» **Records provided**
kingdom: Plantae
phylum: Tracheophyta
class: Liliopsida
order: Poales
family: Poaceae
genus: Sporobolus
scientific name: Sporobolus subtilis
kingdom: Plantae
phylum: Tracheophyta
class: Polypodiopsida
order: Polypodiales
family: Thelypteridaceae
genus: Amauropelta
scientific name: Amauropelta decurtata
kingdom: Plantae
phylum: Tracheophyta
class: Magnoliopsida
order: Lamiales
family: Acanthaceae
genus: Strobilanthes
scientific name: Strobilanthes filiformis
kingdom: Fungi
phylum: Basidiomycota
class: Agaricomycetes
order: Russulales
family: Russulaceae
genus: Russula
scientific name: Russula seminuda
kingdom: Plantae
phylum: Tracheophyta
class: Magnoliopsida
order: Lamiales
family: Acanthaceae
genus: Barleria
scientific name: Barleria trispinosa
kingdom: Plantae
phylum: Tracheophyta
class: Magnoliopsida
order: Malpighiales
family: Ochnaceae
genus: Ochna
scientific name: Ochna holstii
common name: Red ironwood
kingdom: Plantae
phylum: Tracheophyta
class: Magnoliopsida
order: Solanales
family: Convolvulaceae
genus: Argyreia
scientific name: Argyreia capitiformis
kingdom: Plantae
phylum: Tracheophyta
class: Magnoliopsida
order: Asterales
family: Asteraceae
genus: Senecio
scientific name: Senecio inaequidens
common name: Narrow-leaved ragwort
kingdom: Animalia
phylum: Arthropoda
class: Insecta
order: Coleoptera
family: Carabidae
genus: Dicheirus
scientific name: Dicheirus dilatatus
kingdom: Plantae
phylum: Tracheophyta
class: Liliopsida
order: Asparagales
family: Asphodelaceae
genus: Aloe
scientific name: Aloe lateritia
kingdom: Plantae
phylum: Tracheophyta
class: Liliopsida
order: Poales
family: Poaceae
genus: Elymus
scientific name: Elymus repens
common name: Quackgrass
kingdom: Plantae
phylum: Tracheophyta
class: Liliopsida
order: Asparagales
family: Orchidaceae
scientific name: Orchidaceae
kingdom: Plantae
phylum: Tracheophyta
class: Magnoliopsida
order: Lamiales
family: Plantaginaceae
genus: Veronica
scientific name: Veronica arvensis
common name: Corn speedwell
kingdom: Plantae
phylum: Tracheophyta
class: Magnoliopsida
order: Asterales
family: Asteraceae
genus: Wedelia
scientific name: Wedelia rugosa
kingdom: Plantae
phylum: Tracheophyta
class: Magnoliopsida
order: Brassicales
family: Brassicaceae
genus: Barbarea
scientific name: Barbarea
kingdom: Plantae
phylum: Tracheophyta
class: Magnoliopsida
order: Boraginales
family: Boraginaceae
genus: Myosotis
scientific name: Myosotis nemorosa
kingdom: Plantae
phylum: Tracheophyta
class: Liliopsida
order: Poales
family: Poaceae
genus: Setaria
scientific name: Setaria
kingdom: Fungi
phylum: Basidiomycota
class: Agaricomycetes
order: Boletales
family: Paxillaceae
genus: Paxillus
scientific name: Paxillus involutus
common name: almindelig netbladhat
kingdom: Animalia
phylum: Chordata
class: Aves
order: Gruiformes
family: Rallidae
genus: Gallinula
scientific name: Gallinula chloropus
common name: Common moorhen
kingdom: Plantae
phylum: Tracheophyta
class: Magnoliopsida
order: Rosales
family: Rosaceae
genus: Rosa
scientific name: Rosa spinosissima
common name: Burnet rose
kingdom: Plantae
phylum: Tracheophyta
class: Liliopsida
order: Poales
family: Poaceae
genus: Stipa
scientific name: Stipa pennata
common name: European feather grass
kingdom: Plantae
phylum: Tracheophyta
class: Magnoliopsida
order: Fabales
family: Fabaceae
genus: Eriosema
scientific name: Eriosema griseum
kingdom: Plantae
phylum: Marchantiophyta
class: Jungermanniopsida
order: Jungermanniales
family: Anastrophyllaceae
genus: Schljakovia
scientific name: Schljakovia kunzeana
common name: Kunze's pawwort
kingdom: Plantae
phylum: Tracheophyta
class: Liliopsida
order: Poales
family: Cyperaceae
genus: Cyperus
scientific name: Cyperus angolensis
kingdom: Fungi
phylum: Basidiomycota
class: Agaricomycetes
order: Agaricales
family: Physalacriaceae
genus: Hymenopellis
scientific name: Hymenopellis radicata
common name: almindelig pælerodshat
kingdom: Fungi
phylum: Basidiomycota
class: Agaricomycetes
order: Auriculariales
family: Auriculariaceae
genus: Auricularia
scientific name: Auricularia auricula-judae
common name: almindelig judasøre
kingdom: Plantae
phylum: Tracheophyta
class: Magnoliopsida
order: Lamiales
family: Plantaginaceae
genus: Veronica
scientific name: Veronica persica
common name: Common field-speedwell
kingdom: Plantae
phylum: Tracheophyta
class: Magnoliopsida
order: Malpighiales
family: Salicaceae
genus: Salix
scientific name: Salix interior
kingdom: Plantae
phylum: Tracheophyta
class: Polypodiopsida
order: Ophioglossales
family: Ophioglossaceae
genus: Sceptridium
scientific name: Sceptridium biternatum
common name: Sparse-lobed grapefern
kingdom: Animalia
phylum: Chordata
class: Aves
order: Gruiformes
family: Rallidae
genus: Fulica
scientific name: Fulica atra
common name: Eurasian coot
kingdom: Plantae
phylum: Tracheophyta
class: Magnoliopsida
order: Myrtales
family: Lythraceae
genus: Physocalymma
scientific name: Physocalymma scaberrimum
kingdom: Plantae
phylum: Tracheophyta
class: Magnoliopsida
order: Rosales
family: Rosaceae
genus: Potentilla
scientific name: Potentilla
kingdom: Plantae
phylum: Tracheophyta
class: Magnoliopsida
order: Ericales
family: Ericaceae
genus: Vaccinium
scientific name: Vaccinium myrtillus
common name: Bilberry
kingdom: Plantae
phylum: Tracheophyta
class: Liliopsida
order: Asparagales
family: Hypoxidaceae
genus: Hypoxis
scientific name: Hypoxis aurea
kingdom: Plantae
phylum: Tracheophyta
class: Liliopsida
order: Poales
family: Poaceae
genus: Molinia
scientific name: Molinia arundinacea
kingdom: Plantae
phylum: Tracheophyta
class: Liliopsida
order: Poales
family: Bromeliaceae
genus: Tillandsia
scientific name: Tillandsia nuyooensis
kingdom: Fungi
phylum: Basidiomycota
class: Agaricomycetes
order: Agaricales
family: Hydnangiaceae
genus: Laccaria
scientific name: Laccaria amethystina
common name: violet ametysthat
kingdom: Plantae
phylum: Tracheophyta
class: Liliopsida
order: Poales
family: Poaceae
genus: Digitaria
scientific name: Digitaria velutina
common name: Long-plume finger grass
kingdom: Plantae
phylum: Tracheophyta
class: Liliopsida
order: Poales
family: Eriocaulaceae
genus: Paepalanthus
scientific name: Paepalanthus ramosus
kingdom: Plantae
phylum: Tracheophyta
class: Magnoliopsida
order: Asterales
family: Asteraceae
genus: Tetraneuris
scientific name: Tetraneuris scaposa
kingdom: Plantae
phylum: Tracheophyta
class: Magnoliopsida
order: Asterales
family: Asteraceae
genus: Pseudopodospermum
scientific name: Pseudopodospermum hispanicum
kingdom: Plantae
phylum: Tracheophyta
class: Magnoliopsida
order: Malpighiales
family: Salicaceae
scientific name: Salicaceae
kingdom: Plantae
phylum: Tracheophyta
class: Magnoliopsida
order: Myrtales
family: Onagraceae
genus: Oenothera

» **Objective**
Express every one of the lines from the one containing "genus: Eriosema" down to the one containing "common name: Sparse-lobed grapefern", both included, as a Markdown table with the columns Row and Line. Number each row and omit any blank lines.

» **The completed task**
| Row | Line |
|---|---|
| 1 | genus: Eriosema |
| 2 | scientific name: Eriosema griseum |
| 3 | kingdom: Plantae |
| 4 | phylum: Marchantiophyta |
| 5 | class: Jungermanniopsida |
| 6 | order: Jungermanniales |
| 7 | family: Anastrophyllaceae |
| 8 | genus: Schljakovia |
| 9 | scientific name: Schljakovia kunzeana |
| 10 | common name: Kunze's pawwort |
| 11 | kingdom: Plantae |
| 12 | phylum: Tracheophyta |
| 13 | class: Liliopsida |
| 14 | order: Poales |
| 15 | family: Cyperaceae |
| 16 | genus: Cyperus |
| 17 | scientific name: Cyperus angolensis |
| 18 | kingdom: Fungi |
| 19 | phylum: Basidiomycota |
| 20 | class: Agaricomycetes |
| 21 | order: Agaricales |
| 22 | family: Physalacriaceae |
| 23 | genus: Hymenopellis |
| 24 | scientific name: Hymenopellis radicata |
| 25 | common name: almindelig pælerodshat |
| 26 | kingdom: Fungi |
| 27 | phylum: Basidiomycota |
| 28 | class: Agaricomycetes |
| 29 | order: Auriculariales |
| 30 | family: Auriculariaceae |
| 31 | genus: Auricularia |
| 32 | scientific name: Auricularia auricula-judae |
| 33 | common name: almindelig judasøre |
| 34 | kingdom: Plantae |
| 35 | phylum: Tracheophyta |
| 36 | class: Magnoliopsida |
| 37 | order: Lamiales |
| 38 | family: Plantaginaceae |
| 39 | genus: Veronica |
| 40 | scientific name: Veronica persica |
| 41 | common name: Common field-speedwell |
| 42 | kingdom: Plantae |
| 43 | phylum: Tracheophyta |
| 44 | class: Magnoliopsida |
| 45 | order: Malpighiales |
| 46 | family: Salicaceae |
| 47 | genus: Salix |
| 48 | scientific name: Salix interior |
| 49 | kingdom: Plantae |
| 50 | phylum: Tracheophyta |
| 51 | class: Polypodiopsida |
| 52 | order: Ophioglossales |
| 53 | family: Ophioglossaceae |
| 54 | genus: Sceptridium |
| 55 | scientific name: Sceptridium biternatum |
| 56 | common name: Sparse-lobed grapefern |